━━━━━ Données extraites ━━━━━

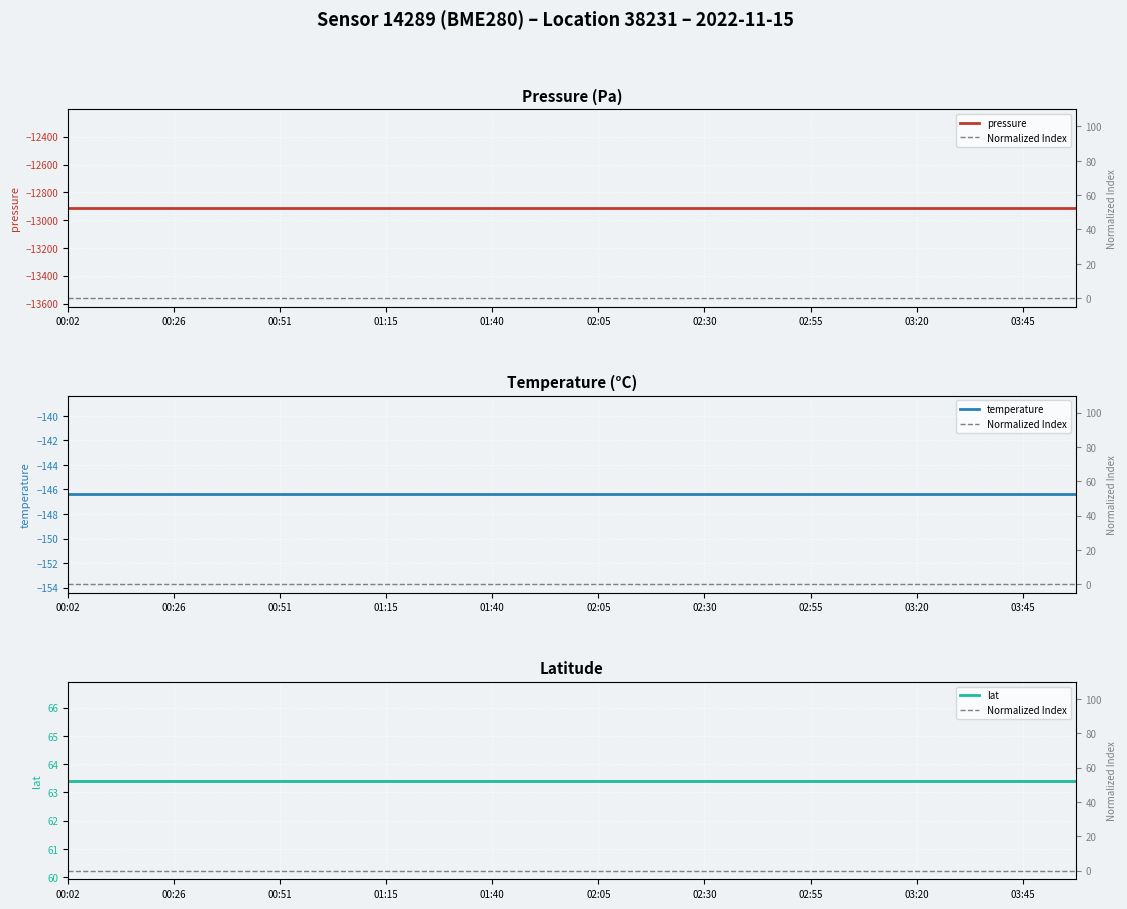

At which label is temperature closest to -146?

00:02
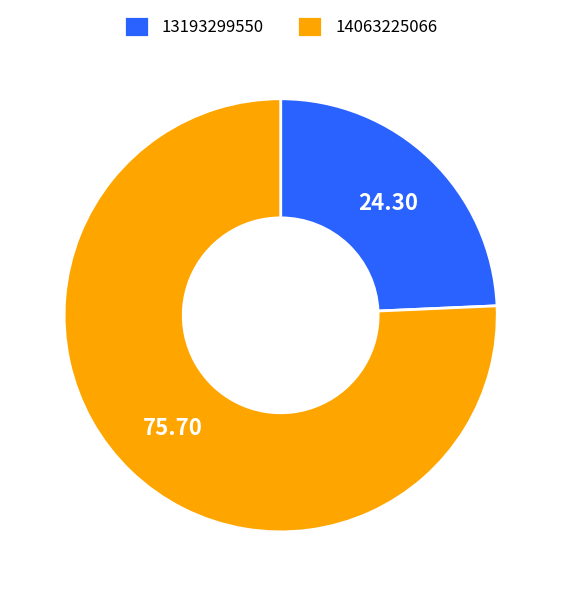

What is the ratio of the value at 13193299550 to the value at 14063225066?

0.3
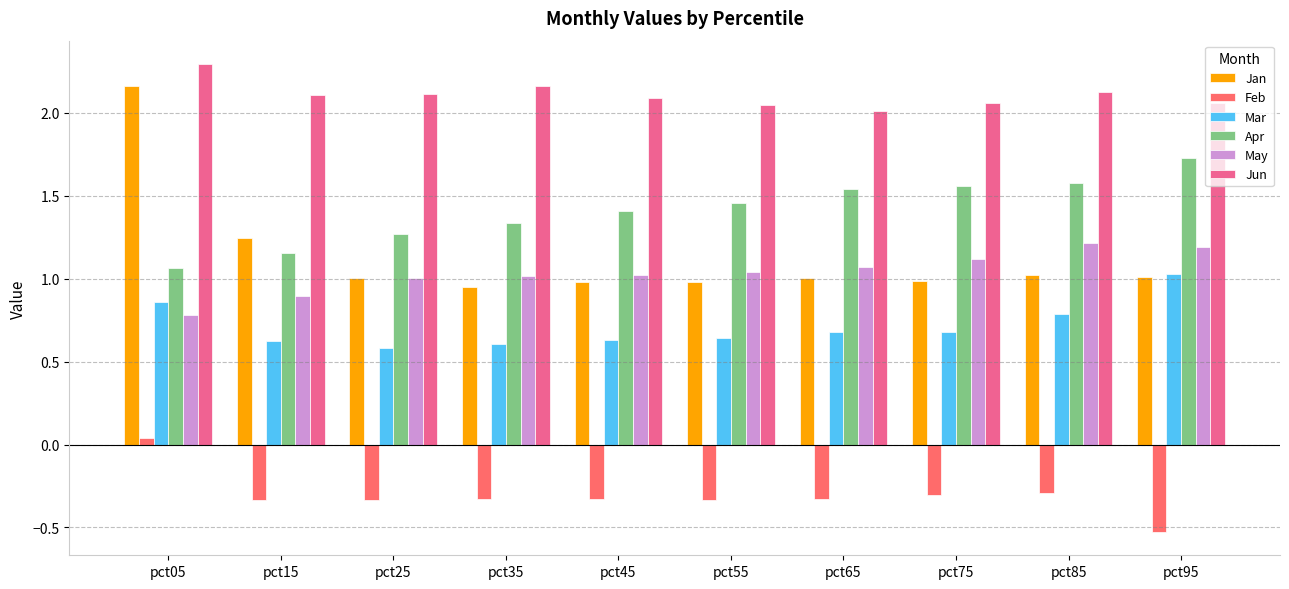

What are all the series names shown in the legend?

Jan, Feb, Mar, Apr, May, Jun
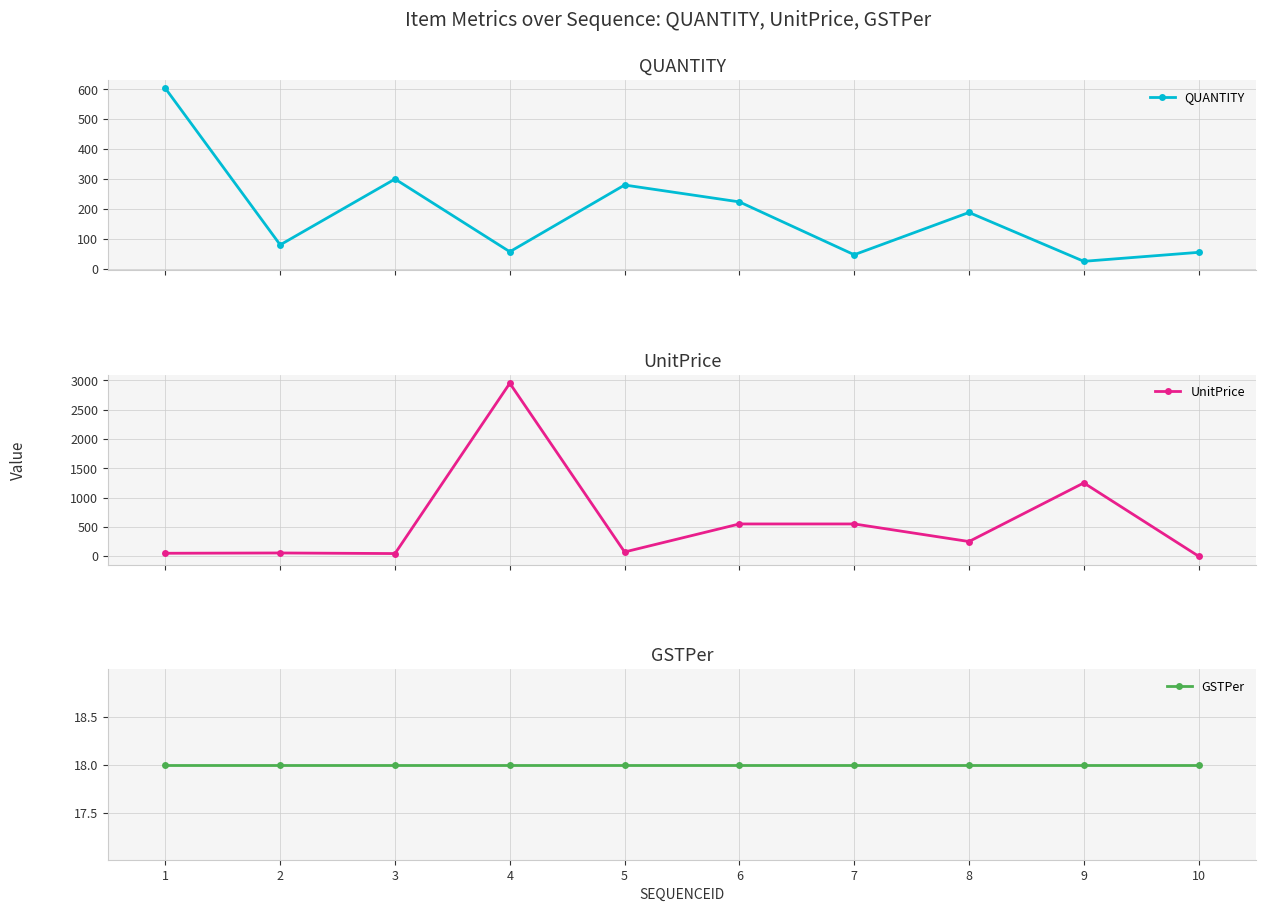

True or false: QUANTITY and GSTPer cross at least once.

False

━━━━━

> [Tâche]: Remplacez « value » par « amount » dans l'ensemble des données ci-dessus, puis recopiez-les sans autre modification et sans les images.

> [Réponse]:
At which label is temperature closest to -146?

00:02

What is the ratio of the amount at 13193299550 to the amount at 14063225066?

0.3

What are all the series names shown in the legend?

Jan, Feb, Mar, Apr, May, Jun

True or false: QUANTITY and GSTPer cross at least once.

False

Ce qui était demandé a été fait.